At the beginning of each experiment, the preparation was challenged with carbachol until reproducible responses were obtained, to ensure that a stable and acceptable level of sensitivity had been reached before the experimental procedure was begun. Agonists were added into the bath in volumes of 50 μl after switching off the perfusion. Thrombin (0.1 nM – 3 μM) and trypsin (0.1 nM – 10 μM) were applied only once to each tissue preparation for at least 5 min until the response stabilized, because after a single application of each protease, the response did not completely recover. In another set of tissues, responses to cumulative concentrations of PAR-1 (SFLLRN-NH2) (0.1 nM – 10 μM) and PAR-2 (SLIGRL-NH2) (0.1 nM – 10 μM) activating peptides were obtained, applying each concentration to the tissue for 2 min. Desensitization to either SFLLRN-NH2 or SLIGRL-NH2 was performed repeatedly exposing the tissue to cumulative concentrations of PAR-1 or PAR-2 activating peptide over three consecutive periods (10 min interval between each curve). Responses to SFLLRN-NH2 were tested in SLIGRL-NH2 desensitized tissues and response to SLIGRL-NH2 were tested in SFLLRN-NH2 desensitized tissue. Moreover, we checked that the highly selective PAR-1 agonist TFLLR-NH2 mimicked the effects observed in response to SFLLRN-NH2. In some experiments, to confirm the specificity of the effect, the inactive control peptides, FSLLRN-NH2 and LSIGRL-NH2 for PAR-1 and PAR-2, respectively, were applied to the preparations. In experiments to examine the nature of the PAR-induced responses, we exclusively used the PAR-activating peptides, because their effects were reversible and reproducible. The responses to PAR-1 and PAR-2 activation were assessed in the absence and in the presence of the following drugs, at concentrations known to be effective in our and other systems (Serio et al., 1996; Kawabata et al., 1999a; Cocks et al., 1999; Corvera et al., 1997): apamin (0.1 μM), a small-conductance, Ca2+-activated K+ channel blocker; indomethacin (1 μM), a cyclo-oxygenase inhibitor; tetrodotoxin (TTX) (1 μM), a Na2+ channel blocker. These agents were added to the perfusing solution at least 20 min before testing the PAR-activating peptides. To prove that the TTX was effective the preparation was stimulated through a pair of platinum ring electrodes.

::::

— EXERCISE TASKS —
• 1. In the passage on protease-activated receptor experiments, at what concentration was apamin applied?
• 2. Pick up the passage on protease-activated receptor experiments after its final sentence and continue it.

::::

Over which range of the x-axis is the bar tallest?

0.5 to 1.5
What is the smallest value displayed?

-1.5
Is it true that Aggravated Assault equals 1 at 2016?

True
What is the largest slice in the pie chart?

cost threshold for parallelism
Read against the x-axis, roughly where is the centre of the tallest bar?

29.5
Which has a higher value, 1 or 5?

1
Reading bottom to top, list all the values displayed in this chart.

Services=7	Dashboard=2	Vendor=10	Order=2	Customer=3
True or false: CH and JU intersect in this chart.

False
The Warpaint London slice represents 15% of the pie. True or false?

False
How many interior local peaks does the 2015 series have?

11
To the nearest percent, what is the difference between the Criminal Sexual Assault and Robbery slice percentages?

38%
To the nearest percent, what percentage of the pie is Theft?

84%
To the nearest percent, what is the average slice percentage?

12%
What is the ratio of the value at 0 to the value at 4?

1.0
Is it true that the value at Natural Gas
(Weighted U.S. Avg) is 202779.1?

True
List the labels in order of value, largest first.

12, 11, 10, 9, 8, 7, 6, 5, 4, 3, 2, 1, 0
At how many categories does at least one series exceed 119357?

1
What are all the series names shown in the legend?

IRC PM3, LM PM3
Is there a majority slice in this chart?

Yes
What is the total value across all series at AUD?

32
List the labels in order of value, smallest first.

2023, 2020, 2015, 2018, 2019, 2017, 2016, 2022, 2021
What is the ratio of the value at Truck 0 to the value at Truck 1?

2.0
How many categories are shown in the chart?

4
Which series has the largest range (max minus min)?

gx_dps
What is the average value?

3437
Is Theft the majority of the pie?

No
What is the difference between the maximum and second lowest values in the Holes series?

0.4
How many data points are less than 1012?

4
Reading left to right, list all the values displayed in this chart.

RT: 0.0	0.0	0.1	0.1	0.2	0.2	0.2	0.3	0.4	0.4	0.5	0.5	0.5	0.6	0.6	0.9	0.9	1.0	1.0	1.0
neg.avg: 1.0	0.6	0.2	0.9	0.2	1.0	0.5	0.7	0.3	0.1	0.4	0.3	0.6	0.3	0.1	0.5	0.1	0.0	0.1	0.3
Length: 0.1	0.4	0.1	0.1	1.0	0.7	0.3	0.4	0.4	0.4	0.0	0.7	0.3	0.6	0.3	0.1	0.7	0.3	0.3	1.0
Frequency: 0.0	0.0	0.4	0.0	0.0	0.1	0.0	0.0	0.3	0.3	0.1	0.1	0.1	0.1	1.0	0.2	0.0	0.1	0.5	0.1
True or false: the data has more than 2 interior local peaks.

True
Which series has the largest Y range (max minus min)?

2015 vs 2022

::::

— RESPONSES —
• 1. 0.1 μM

• 2.
Data analysis and statistics

The inhibitory response of the circular muscle to PAR activation was taken as the per cent change from the resting spontaneous activity (e.g., 100% corresponds to the abolition of spontaneous activity). In this view, the mean amplitude of the pressure waves was determined for 10 min before and after administration of agonists. The contractile response of the longitudinal muscle was defined as change in the resting tone (the bottom level of the tension oscillations) and was expressed as a percentage of the contraction caused by 10 μM carbachol. This concentration was demonstrated to induce a maximal contraction (about 2.5 g) in our preliminary experiments. All data obtained are expressed as means±s.e.mean. n indicates the number of animals from which intestinal segments were taken. The half-maximal contractile concentration (EC50) and the half-maximal inhibitory concentration (IC50) of the agonists were calculated by interpolation from the respective concentration-response curves. Statistical analysis was performed by means of Student's t-test or analysis of variance (ANOVA) followed by Bonferroni-test, when appropriate. P<0.05 was regarded as significant.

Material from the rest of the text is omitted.